Prognostic factors at IBTR have mainly focused on identifying patients at risk for metastases or mortality. Patients with an invasive breast recurrence have less favorable outcomes than patients with ductal carcinoma in situ histology at relapse (9). The interval from diagnosis to recurrence has been found to be a significant predictor of survival in several series. Clinical size of the recurrence as well as skin involvement has also been shown to be important predictors of outcome (1, 27). A large series from Voogd et al. (11) found the size of the recurrence, skin involvement, vascular invasion, and lymph node status of the primary to predict for distant metastases after local relapse. Our series utilized known pathologic factors from mastectomy specimens to assess for a localized relapse that could potentially be treated with SBCS. Two thirds of the patients had an IBTR with size <3 cm, ?3 positive lymph nodes, no lymphovascular invasion or skin extension, and concordant preoperative mammogram and physical examination. Early detection with mammography correlated with a localized recurrence, and conversely, multicentric disease at IBTR was associated with detection by physical examination. Favorable biology also predicted for a localized relapse, including ER positive at diagnosis and diploid at recurrence. Lymph node metastases at IBTR were predictive of multicentric disease. An important finding in our series is that half of the women with BRCA1/2 germline mutations were found to have multicentric disease at the time of mastectomy. Therefore, patients with genetic breast cancer may be less appropriate for salvage with breast conservation.

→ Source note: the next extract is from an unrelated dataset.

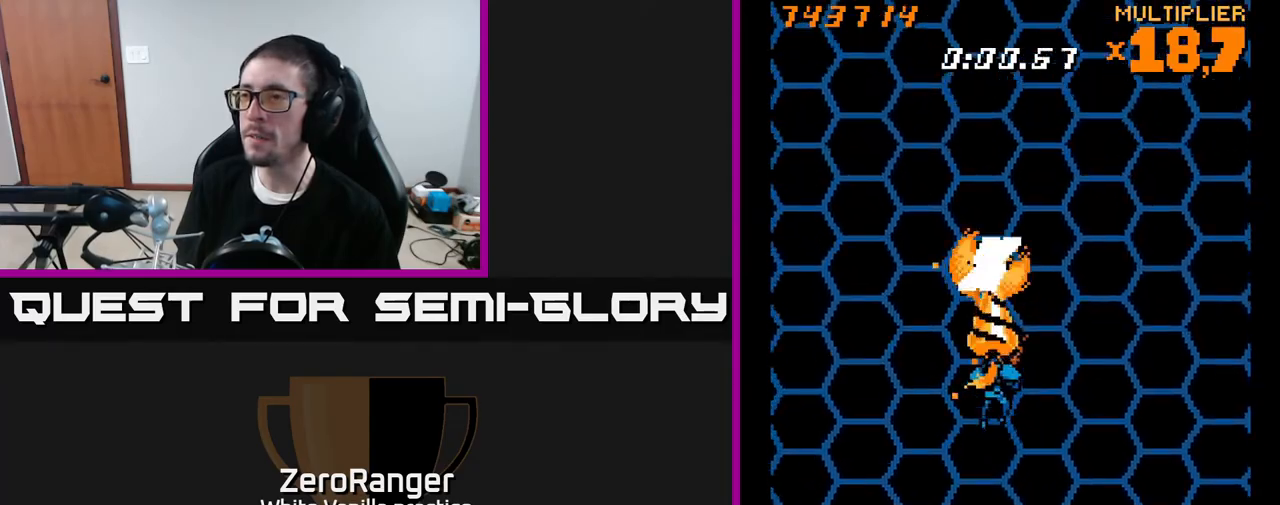
{"buttons": ["A"], "right_stick": "center", "events": [[17, "DPAD_RIGHT", "down"], [133, "DPAD_DOWN", "down"], [167, "DPAD_RIGHT", "up"], [233, "DPAD_DOWN", "up"]]}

The addition of systemic therapy or focused radiotherapy to SBCS may further improve results. Systemic therapy at the time of IBTR may improve the ability to perform salvage conservation surgery. Tamoxifen after local relapse has been shown to improve disease-free survival compared with observation, and ER-positive tumors had a prolonged median disease-free survival by more than 4.5 years in a Phase III Swiss study. Reirradiation of the tumor bed after SBCS may further reduce the incidence of second local recurrence. Select series have delivered repeat radiotherapy using interstitial brachytherapy, although there is only one prospective study on reirradiation for IBTR. In this study from Vienna University, there were no local recurrences after partial breast irradiation with interstitial pulse dose rate brachytherapy to a dose of 40–50 Gy, and cosmetic outcomes were acceptable. We are currently in the process of developing a Phase I/II prospective multi-institutional trial to evaluate SBCS with three-dimensional conformal external beam partial breast reirradiation to the tumor bed. This study will prospectively evaluate the toxicity and local control rates of reirradiation to a partial breast field after repeat lumpectomy in a selected cohort of locally recurrent conservatively managed breast cancer patients.
Conclusion

This article presents information on long-term outcomes for a large series of women who underwent definitive surgical salvage at IBTR with either mastectomy or repeat breast-conserving surgery. There is potential for long-term survival after IBTR, highlighting the importance of salvage therapy. While mastectomy remains the standard of care for in-breast relapse after breast-conserving surgery and radiotherapy, SBCS appears feasible for select patients who have favorable tumor biology and early detection of their local relapse. Women with BRCA1/2 mutations may be less appropriate for SBCS owing to their propensity for multicentric disease in our series. Patients who opt for SBCS remain at continued risk for a second in-breast relapse, and strategies to minimize this risk warrant further investigation.